YANG PERLU DIKERJAKAN
A – Menurut tulisan tentang pemilih Sumatra Barat ini, berapa jumlah daftar pemilih tetap Sumbar tahun 2024 menurut KPU?
B – Ulangi kata demi kata bagian tulisan tentang pemilih Sumatra Barat, mulai dari "Oleh: Reviandi" sampai dengan "dari total pemilih.".

KUTIPAN PILIHAN

Oleh: Reviandi
Sumatra Barat (Sumbar) mungkin hanya sebagian kecil dari utuhnya Indonesia. Penduduknya juga sedikit, pemilihnya juga seiprit. Kalau dibawakan dalam Pemilihan Presiden (Pilpres) tak ada sekuku-kukunya. Ibaratnya, apapun yang dipilih orang Sumbar, tak akan banyak pengaruhnya kepada pilihan Indonesia. Setidaknya, dua Pilpres terakhir sudah seperti itu.
Menurut KPU, Sumbar 2024 memiliki daftar pemilih tetap (DPT) 4.088.606 pemilih. Jumlah yang sangat jauh dari total DPT Pemilu 2024 sebanyak 204.807.222 pemilih yang telah ditetapkan melalui Rapat Pleno Terbuka Rekapitulasi DPT tingkat nasional di Gedung KPU, Minggu (2/7/2023). Kalau dipersentasekan, pemilih Sumbar hanya 0,19 persen saja dari total pemilih.

DATA YANG DIBERIKAN
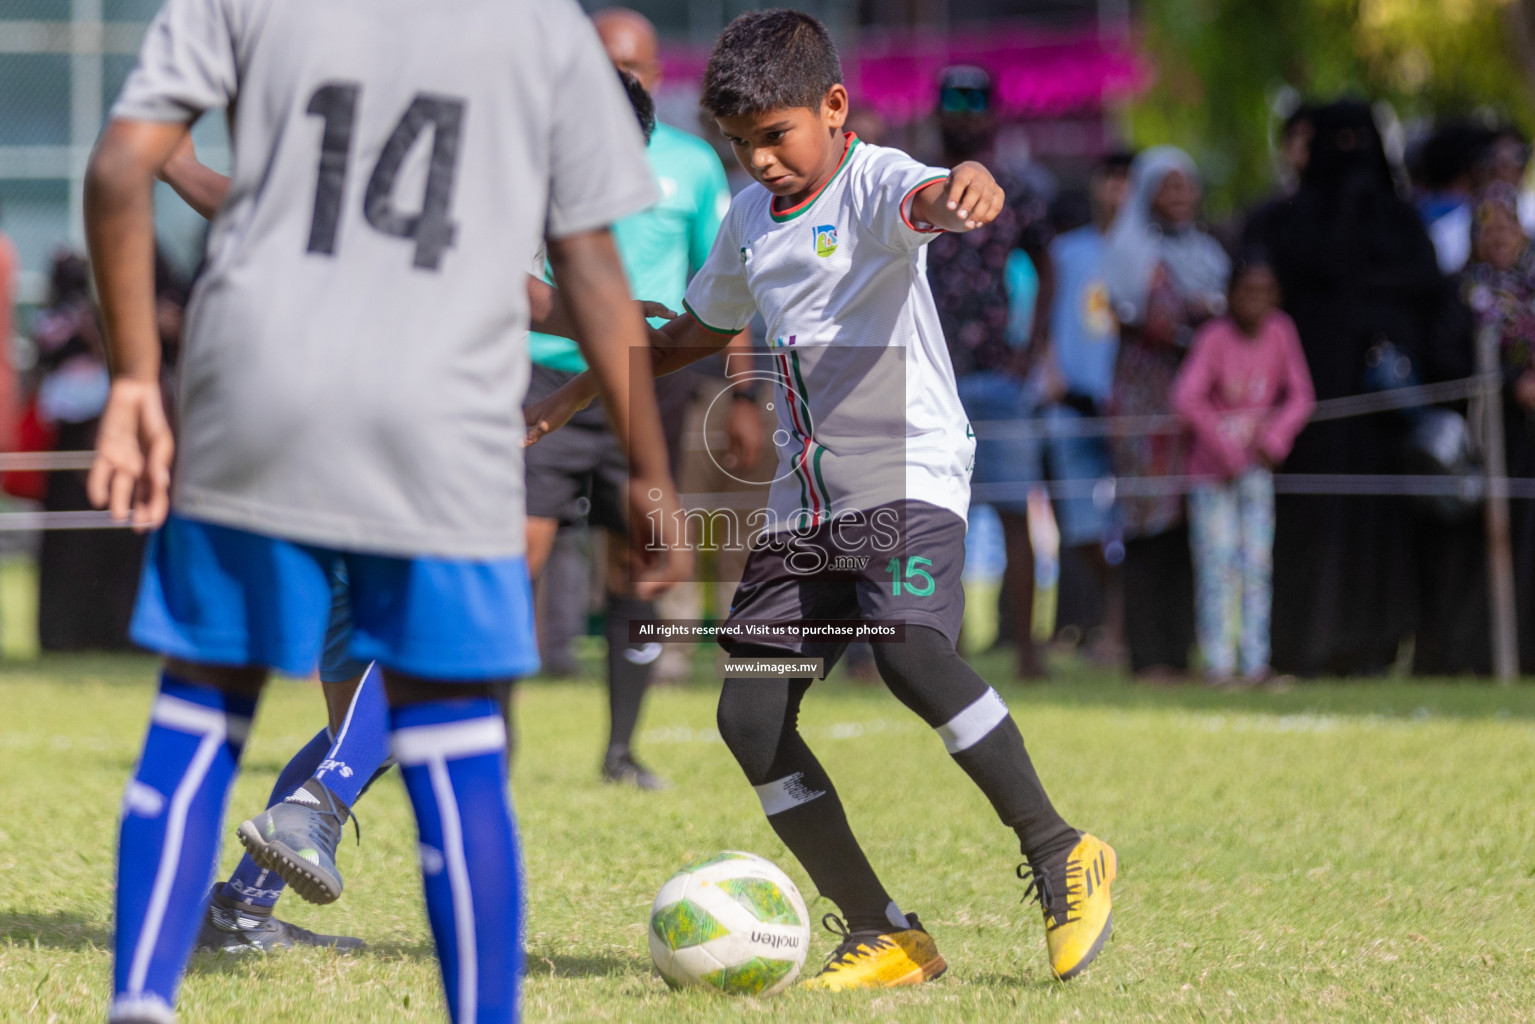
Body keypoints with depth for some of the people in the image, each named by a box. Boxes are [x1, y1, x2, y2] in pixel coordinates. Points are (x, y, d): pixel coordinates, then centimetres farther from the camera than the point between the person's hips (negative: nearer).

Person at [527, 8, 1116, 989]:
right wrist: (572, 396, 35)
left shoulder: (873, 183, -7)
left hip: (910, 472, -8)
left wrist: (968, 188, -57)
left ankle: (1059, 854, -16)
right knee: (750, 714, -3)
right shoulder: (748, 220, 16)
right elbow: (698, 329, 34)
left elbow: (928, 199, -32)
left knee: (909, 650, -32)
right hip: (804, 497, 8)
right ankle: (883, 935, 4)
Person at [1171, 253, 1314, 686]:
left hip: (1256, 467, 3)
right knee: (1218, 561, -7)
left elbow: (1301, 397, 3)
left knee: (1257, 563, 0)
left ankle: (1255, 662, 2)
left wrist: (1275, 438, -13)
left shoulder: (1280, 333, -4)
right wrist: (1225, 450, -24)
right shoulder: (1214, 338, -15)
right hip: (1212, 469, -3)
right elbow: (1185, 398, -25)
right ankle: (1218, 663, -6)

JAWABAN DI BAWAH
A – 4.088.606 pemilih.

B –
Oleh: Reviandi
Sumatra Barat (Sumbar) mungkin hanya sebagian kecil dari utuhnya Indonesia. Penduduknya juga sedikit, pemilihnya juga seiprit. Kalau dibawakan dalam Pemilihan Presiden (Pilpres) tak ada sekuku-kukunya. Ibaratnya, apapun yang dipilih orang Sumbar, tak akan banyak pengaruhnya kepada pilihan Indonesia. Setidaknya, dua Pilpres terakhir sudah seperti itu.
Menurut KPU, Sumbar 2024 memiliki daftar pemilih tetap (DPT) 4.088.606 pemilih. Jumlah yang sangat jauh dari total DPT Pemilu 2024 sebanyak 204.807.222 pemilih yang telah ditetapkan melalui Rapat Pleno Terbuka Rekapitulasi DPT tingkat nasional di Gedung KPU, Minggu (2/7/2023). Kalau dipersentasekan, pemilih Sumbar hanya 0,19 persen saja dari total pemilih.